For a few minutes on that plane at Heathrow, overhearing the conversation between the woman behind me and the flight attendant, I felt something akin to that paralysis and fear. Was I about to die at the hands of an anonymous stranger? It gave me a foretaste of what people in the Twin Towers would feel on 9/11, of what people at the U.S. Capitol would experience while I made pie on January 6th. Still, I saw the look on that “Oriental” man’s face as he was awakened, and as scared as I’d been, I felt keenly the humiliation and indignation he must be feeling.

The insult unjustly visited on him had been terror-inspired. I understood that, personally. I had felt the inescapable fear—even as I understood that assumptions were being made about the color of the man’s skin. I look ahead to a day when we’ll have given up preconceptions about race. Acknowledging that we have a ways to go before we reach that day, we’re still left with the question: What should be done about terrorists? And assuming we’ve not come to the point where we’re going to declare overthrow of the U.S. government to be as American as apple pie, what can be done about insurrectionists? Do we want to do nothing—let homegrown terrorism spread, and see life in the U.S. become a long, nervous walk down a series of narrowing metal chutes?

I don’t.

I’ve lived long enough, have collected enough evidence through experience, to conclude a few things. The first is that the impulse to violence has no particular skin color. It has no single national, ethnic, or religious identity, and it’s inconsistent and illogical. A terrorist or insurrectionist can carry, for example, both a cross and an AK47. Resorting to violence between perceived groups—like the Lockerbie bomber did—or opting for violent insurrection within a group—like what happened at the Capitol—is, I believe, at its root a moral and character failure.
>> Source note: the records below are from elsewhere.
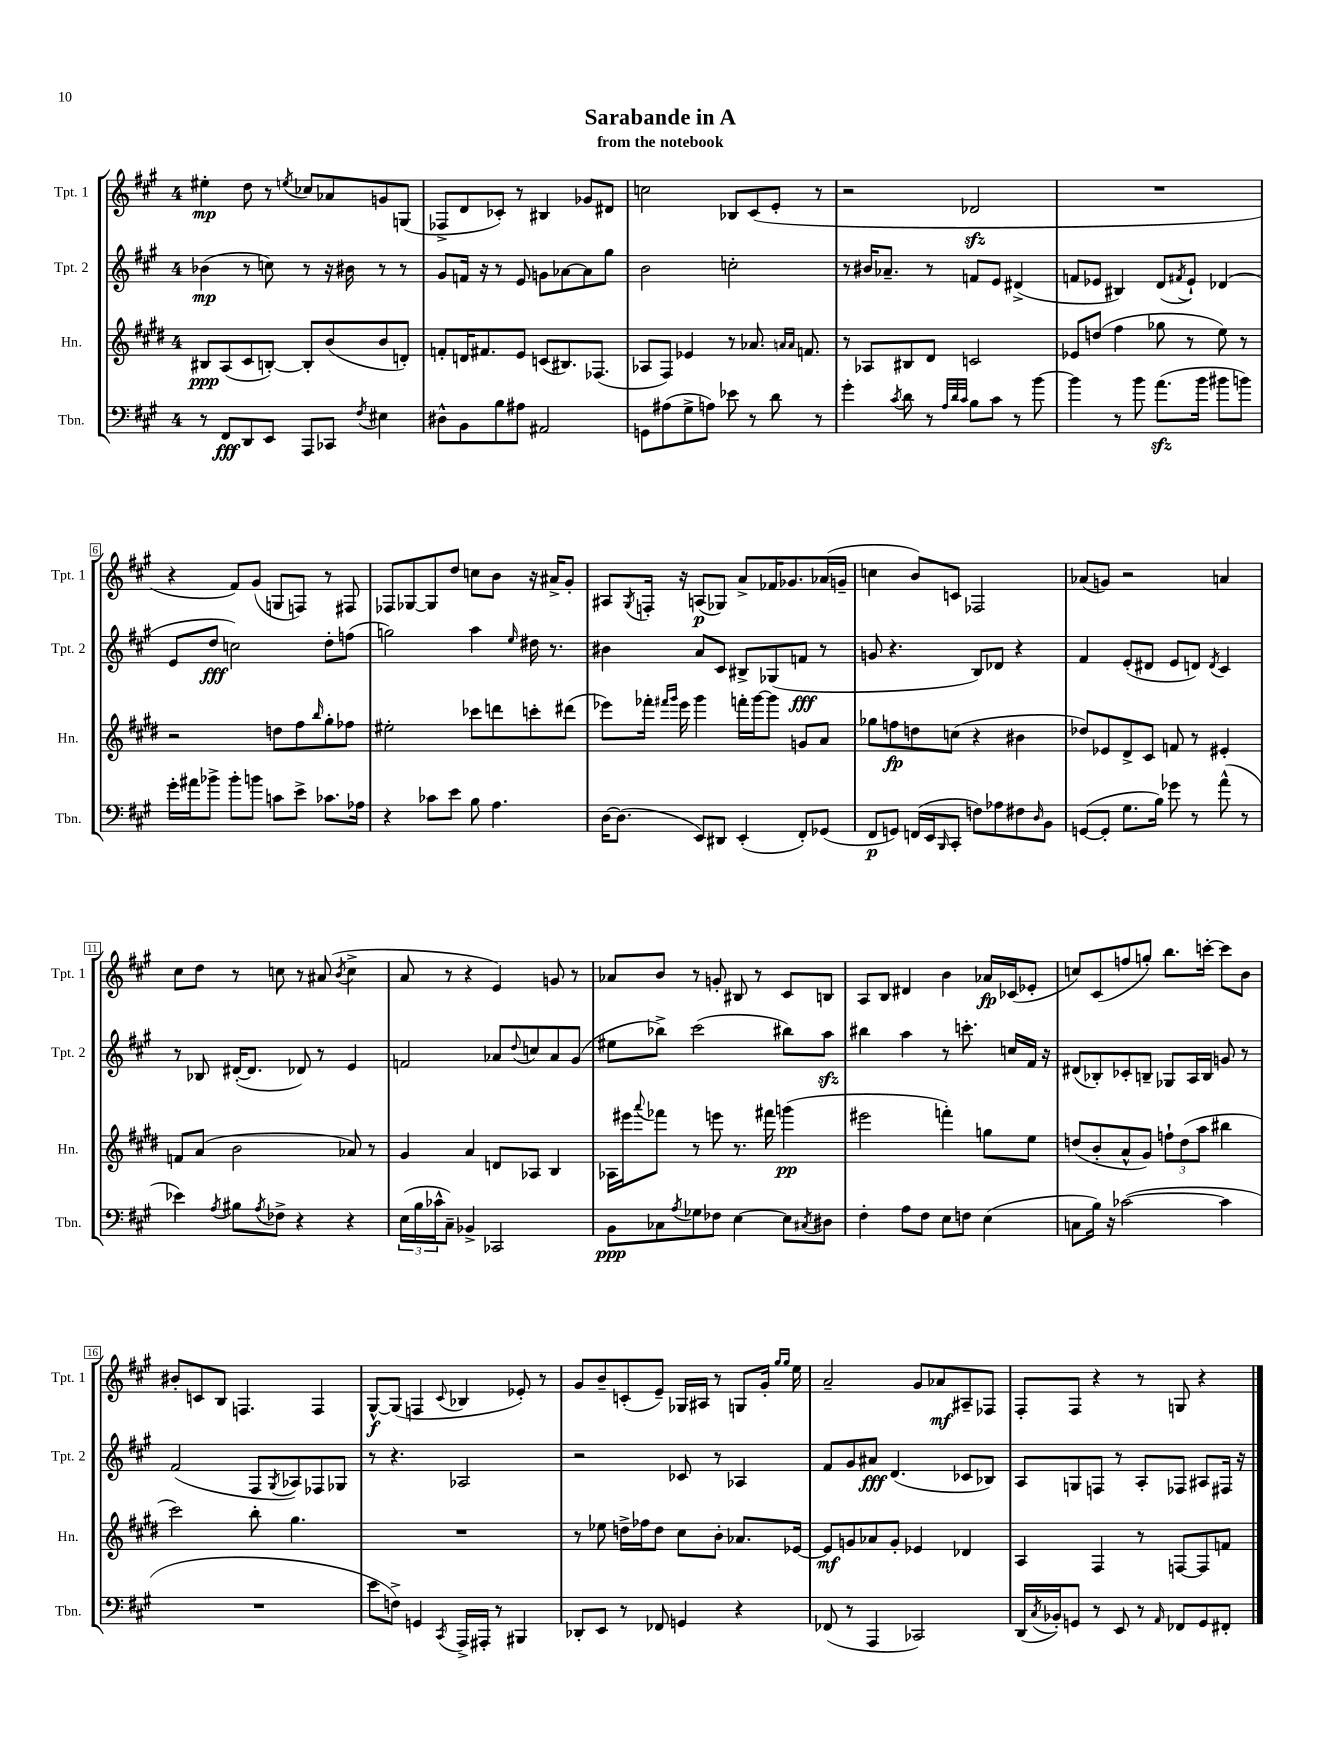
\header { title = "Sarabande in A" subtitle = "from the notebook" }
<<
\new StaffGroup <<
\new Staff = "s0" \with { instrumentName = "Tpt. 1" shortInstrumentName = "Tpt. 1" } {
    \clef treble \key a \major \once \override Staff.TimeSignature.style = #'single-digit \time 4/4
    eis''4-.\mp d''8 r8 \acciaccatura { e''8 } ces''8 aes'8 g'8 g8( |
    fes8-> d'8 ces'8-.) r8 bis4 ges'8 dis'8 |
    c''2 bes8 cis'8( e'8-. r8 |
    r2 des'2\sfz |
    R1 |
    r4 fis'8) gis'8( g8 f8) r8 fis8 |
    fes8 ges8~ ges8 d''8 c''8 b'8 r16 ais'16-> gis'8-. |
    ais8 \acciaccatura { gis8 } f16-. r16 a8\p( ges8) a'8-> fes'16 ges'8. aes'16( g'16-- |
    c''4 b'8) c'8 fes2 |
    aes'8( g'8) r2 a'4 |
    cis''8 d''8 r8 c''8 r8 ais'8( \acciaccatura { b'8 } c''4-> |
    a'8 r8 r4 e'4) g'8 r8 |
    aes'8 b'8 r8 g'8-. bis8 r8 cis'8 b8 |
    a8 b8 dis'4 b'4 aes'16\fp ces'16( ees'8-. |
    c''8) cis'8( f''8 g''8-.) b''8. c'''16~-. c'''8 b'8 |
    bis'8-. c'8 b8 f4. f4 |
    gis8~-^\f gis8( f4 \appoggiatura { cis'8 } bes4 ees'8-.) r8 |
    gis'8 b'8-- c'8-.( e'8--) ges16 ais16 r8 g8 gis'16-. \grace { gis''16 gis''16 } e''16 |
    a'2-- gis'8 aes'8\mf ais8-- fes8 |
    fis8-. fis8 r4 r8 g8 r4 \bar "|." |
}
\new Staff = "s1" \with { instrumentName = "Tpt. 2" shortInstrumentName = "Tpt. 2" } {
    \clef treble \key a \major \once \override Staff.TimeSignature.style = #'single-digit \time 4/4
    bes'4\mp( r8 c''8) r8 r16 bis'16 r8 r8 |
    gis'8 f'16 r16 r8 e'8 g'8 aes'8~ aes'8 gis''8 |
    b'2 c''2-. |
    r8 bis'16 aes'8.-- r8 f'8 e'8 dis'4->( |
    f'8 ees'8 bis4) d'8( \acciaccatura { fis'8 } ees'8-!) des'4( |
    e'8 d''8\fff c''2) d''8-. f''8( |
    g''2) a''4 \grace { e''16 } dis''16 r8. |
    bis'4 a'8 cis'8 bis8-> ges8( f'8\fff r8 |
    g'8 r4. b8) des'8 r4 |
    fis'4 e'8-.( dis'8 e'8 d'8) \acciaccatura { d'8 } cis'4 |
    r8 bes8 dis'16~-.( dis'8. des'8) r8 e'4 |
    f'2 aes'8 \appoggiatura { d''8 } c''8 aes'8 gis'8( |
    eis''8 bes''8->) cis'''2( bis''8) a''8\sfz |
    bis''4 a''4 r8 c'''8.-. c''16 fis'16 r16 |
    dis'8( bes8-.) ces'8-. b8-- ges8 a16 b16 g'8 r8 |
    fis'2( fis8 \acciaccatura { gis8 } aes8) fes8 ges8 |
    r8 r4. aes2 |
    r2 ces'8 r8 aes4 |
    fis'8 gis'8 ais'8\fff d'4.( ces'8 bes8) |
    a8 g8 f8 r8 a8-. fes8 ais8 fis16 r16 \bar "|." |
}
\new Staff = "s2" \with { instrumentName = "Hn." shortInstrumentName = "Hn." } {
    \clef treble \key e \major \once \override Staff.TimeSignature.style = #'single-digit \time 4/4
    bis8\ppp a8( cis'8 b8~-.) b8-. b'8( b'8 d'8-.) |
    f'8-. d'16 fis'8. e'8 c'8( bis8.) fes8.( |
    aes8 fis8) ees'4 r8 aes'8. \grace { a'16 a'16 } f'8. |
    r8 aes8 bis8 dis'8 c'2 |
    ees'8 d''8( fis''4 ges''8 r8 e''8) r8 |
    r2 d''8 fis''8 \grace { b''16 } gis''8-. fes''8 |
    eis''2-. ces'''8 d'''8 c'''8-. dis'''8( |
    ees'''8) fes'''16-. \grace { fis'''16 gis'''16 } ees'''16 gis'''4 f'''16-. gis'''16~ gis'''8 g'8 a'8 |
    ges''8 f''8\fp d''8 c''8( r4 bis'4 |
    des''8) ees'8 dis'8-> cis'8 f'8 r8 eis'4-. |
    f'8 a'8( b'2 aes'8) r8 |
    gis'4 a'4 d'8 aes8 b4 |
    aes16 eis'''16 \appoggiatura { a'''8 } fes'''8 r8 e'''8 r8. fis'''16 g'''4\pp( |
    eis'''2 f'''4-.) g''8 e''8 |
    d''8( b'8-. a'8-^ gis'8) \tuplet 3/2 { f''8-! d''8( a''8 } bis''4 |
    cis'''2) b''8-. gis''4. |
    R1 |
    r8 ees''8 d''16-> fes''16 d''8 cis''8 b'8-. aes'8. ees'16~ |
    ees'8\mf g'8 aes'8 g'8-. ees'4 des'4 |
    a4 fis4 r8 f8~ f8 f'8 \bar "|." |
}
\new Staff = "s3" \with { instrumentName = "Tbn." shortInstrumentName = "Tbn." } {
    \clef bass \key a \major \once \override Staff.TimeSignature.style = #'single-digit \time 4/4
    r8 fis,8\fff d,8 e,8 a,,8 ces,8 \acciaccatura { fis8 } eis4 |
    dis8-^ b,8 b8 ais8 ais,2 |
    g,8 ais8( gis8-> a8) ees'8 r8 d'8 r8 |
    gis'4-. \acciaccatura { cis'8 } d'8 r8 \grace { a32 d'32 cis'32 } b8 cis'8 r8 b'8~ |
    b'4 r8 b'8 a'8.\sfz( b'16 bis'8 b'8) |
    gis'16-. ais'16 bes'8-> bes'8-. b'8 c'8 e'8-> ces'8. aes16 |
    r4 ces'8 e'8 b8 a4. |
    d16~ d8.( e,8) dis,8 e,4-.( fis,8-.) ges,8( |
    fis,8\p g,8) f,16( e,16 \grace { b,,16 } cis,8-. f8) aes8 fis8 \grace { d16 } b,8 |
    g,8~( g,8-. gis8. b16) ges'8 r8 a'8-^( r8 |
    ees'4) \acciaccatura { a8 } bis8 \acciaccatura { a8 } fes8-> r4 r4 |
    \tuplet 3/2 { e16( b16 ces'16-^ } cis8--) bes,4-> ces,2 |
    b,8\ppp ces8 \acciaccatura { a8 } ges8 fes8 e4~ e8 \acciaccatura { cis8 } dis8 |
    fis4-. a8 fis8 e8 f8 e4( |
    c8 b16) r16 ces'2~( ces'4 |
    R1 |
    e'8 f8->) g,4 \acciaccatura { cis,8 } a,,16-> ais,,16-. r8 bis,,4 |
    des,8-. e,8 r8 fes,8 g,4 r4 |
    fes,8( r8 a,,4 ces,2) |
    d,16( \acciaccatura { cis8 } bes,16-.) g,8 r8 e,8 r8 \grace { a,16 } fes,8 g,8 fis,8-. \bar "|." |
}
>>
>>
\layout { \context { \Score \override BarNumber.stencil = #(make-stencil-boxer 0.1 0.3 ly:text-interface::print) } }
I see it to be the place of family, church, and school to counter that, especially early in life.

Whatever our influences, of course, we humans are creatures of choice and will, choices bringing reward or consequences. As the people of a democratic society, we need to say often and out loud that, in this country, actions like what we saw at the Capitol are illegal and won’t be tolerated. More than that, we need to demand that laws be passed that specifically outlaw homegrown (domestic) terrorism. I was recently shocked to learn that we have no laws under which to prosecute domestic terrorism.
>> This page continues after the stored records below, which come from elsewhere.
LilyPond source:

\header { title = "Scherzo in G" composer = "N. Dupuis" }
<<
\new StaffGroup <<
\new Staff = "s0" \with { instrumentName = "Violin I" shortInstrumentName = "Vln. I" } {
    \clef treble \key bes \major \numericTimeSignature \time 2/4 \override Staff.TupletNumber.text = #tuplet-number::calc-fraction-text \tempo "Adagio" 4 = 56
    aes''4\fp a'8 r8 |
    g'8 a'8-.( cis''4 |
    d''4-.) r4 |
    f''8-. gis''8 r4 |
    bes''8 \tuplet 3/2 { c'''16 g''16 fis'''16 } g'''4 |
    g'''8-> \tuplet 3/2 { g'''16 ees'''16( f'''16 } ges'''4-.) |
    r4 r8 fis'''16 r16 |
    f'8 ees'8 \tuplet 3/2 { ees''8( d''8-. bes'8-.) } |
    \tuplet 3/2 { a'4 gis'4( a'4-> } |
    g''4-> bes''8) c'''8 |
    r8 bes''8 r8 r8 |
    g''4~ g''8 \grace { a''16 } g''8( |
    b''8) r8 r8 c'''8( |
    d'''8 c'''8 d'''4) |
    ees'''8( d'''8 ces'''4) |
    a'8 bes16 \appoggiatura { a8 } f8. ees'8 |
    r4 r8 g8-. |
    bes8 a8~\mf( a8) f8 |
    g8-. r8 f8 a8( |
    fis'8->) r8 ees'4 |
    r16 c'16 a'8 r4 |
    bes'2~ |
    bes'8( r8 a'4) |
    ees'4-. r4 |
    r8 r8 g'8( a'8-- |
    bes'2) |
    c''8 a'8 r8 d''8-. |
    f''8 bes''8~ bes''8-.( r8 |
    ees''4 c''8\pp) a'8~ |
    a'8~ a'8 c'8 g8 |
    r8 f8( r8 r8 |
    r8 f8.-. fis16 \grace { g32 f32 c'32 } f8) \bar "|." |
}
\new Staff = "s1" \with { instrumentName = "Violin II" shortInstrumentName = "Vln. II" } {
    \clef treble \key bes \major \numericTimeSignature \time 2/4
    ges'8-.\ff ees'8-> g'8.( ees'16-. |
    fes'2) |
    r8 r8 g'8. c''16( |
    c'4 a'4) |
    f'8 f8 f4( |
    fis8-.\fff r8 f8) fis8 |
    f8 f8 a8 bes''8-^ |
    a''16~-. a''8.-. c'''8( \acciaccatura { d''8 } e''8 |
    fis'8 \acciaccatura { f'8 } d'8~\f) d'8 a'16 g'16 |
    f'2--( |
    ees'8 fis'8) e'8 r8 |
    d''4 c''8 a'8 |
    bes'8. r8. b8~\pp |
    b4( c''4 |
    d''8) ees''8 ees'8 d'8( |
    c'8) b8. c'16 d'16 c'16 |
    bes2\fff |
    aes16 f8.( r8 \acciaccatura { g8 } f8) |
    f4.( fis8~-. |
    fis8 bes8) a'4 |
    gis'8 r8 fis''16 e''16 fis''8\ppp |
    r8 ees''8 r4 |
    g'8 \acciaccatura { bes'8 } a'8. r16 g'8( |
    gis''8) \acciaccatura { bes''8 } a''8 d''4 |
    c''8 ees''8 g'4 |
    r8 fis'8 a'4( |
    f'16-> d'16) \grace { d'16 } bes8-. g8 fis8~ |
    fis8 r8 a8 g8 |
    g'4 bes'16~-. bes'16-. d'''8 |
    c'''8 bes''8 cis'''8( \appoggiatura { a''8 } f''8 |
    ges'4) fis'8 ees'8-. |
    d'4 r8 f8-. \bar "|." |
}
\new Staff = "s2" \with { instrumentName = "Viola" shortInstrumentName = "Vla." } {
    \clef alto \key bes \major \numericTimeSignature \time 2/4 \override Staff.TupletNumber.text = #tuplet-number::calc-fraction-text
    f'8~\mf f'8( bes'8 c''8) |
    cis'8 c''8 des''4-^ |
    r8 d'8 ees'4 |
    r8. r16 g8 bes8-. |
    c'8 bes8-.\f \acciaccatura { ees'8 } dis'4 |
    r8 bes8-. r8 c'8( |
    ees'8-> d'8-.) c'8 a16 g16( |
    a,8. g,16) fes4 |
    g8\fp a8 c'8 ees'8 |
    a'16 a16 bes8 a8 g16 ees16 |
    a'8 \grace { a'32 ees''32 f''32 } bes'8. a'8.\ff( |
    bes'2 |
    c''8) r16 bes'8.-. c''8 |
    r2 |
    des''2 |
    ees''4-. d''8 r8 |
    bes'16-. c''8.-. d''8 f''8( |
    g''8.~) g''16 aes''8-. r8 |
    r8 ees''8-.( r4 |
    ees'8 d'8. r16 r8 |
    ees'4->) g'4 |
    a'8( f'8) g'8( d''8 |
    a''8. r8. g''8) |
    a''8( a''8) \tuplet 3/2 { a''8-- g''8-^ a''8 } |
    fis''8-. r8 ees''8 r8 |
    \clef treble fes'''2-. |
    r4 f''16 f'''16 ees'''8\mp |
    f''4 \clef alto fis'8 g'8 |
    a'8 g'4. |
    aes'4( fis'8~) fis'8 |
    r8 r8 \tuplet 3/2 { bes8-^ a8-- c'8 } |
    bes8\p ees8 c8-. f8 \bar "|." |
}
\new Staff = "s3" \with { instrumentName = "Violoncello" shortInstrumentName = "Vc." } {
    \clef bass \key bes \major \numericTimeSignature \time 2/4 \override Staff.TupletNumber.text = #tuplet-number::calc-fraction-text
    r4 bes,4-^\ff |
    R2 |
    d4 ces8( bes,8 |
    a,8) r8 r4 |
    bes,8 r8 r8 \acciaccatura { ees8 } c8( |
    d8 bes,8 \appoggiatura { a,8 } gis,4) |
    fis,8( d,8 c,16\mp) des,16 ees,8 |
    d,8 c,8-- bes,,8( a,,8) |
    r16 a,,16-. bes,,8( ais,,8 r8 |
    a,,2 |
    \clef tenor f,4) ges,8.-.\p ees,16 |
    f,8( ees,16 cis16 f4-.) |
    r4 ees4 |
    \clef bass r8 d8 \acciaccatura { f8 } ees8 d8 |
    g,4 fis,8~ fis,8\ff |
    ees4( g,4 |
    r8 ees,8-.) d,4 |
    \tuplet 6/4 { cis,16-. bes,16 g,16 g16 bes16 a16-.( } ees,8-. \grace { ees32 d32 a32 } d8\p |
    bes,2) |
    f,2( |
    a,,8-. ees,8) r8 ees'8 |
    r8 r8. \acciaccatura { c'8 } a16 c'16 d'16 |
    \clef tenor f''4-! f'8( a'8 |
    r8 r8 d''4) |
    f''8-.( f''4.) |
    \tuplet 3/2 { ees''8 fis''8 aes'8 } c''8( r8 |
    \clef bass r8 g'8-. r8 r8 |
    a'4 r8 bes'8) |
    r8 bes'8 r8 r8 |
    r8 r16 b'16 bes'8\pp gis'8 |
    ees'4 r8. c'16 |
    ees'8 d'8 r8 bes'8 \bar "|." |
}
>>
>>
We do ourselves no favor if we look the other way as our democratic institutions fail to stop miscreants and scofflaws, no matter who the offender is—a neighbor down the street, a member of Congress, or even the President. This is not a matter of political party affiliation. Do we, or do we not, hold to the idea that no one is above the law? The word miscreant, by the way, derives from Old French for disbelieve. When I discovered that fact, having gone to a dictionary, it struck me as sadly appropriate, given that we’re plagued now by wild conspiracy theories and notions of “alternate facts.”

Back to my Insurrection Apple Pie. By the time, that evening, I’d whipped the cream and taken my first bite, there was a sour taste in my mouth that even the sugary goodness on my plate couldn’t overcome. According to news sources, our outgoing President, an accidental master of irony, had by then tweeted, “Go home with love & in peace. Remember this day forever!” When Congress later reconvened—light at the end of a dismal day—many members of the Senate and House persisted in their pre-announced objections. In the face of a catastrophe that shouldn’t have happened, on a day when personal reflection and examination were in order, they instead hunkered down—over votes that had been recounted multiple times and affirmed by government agencies and the courts. I felt disgust as I listened to senators make their empty and unsupported claims, and I went to bed.

I would certainly remember this day forever.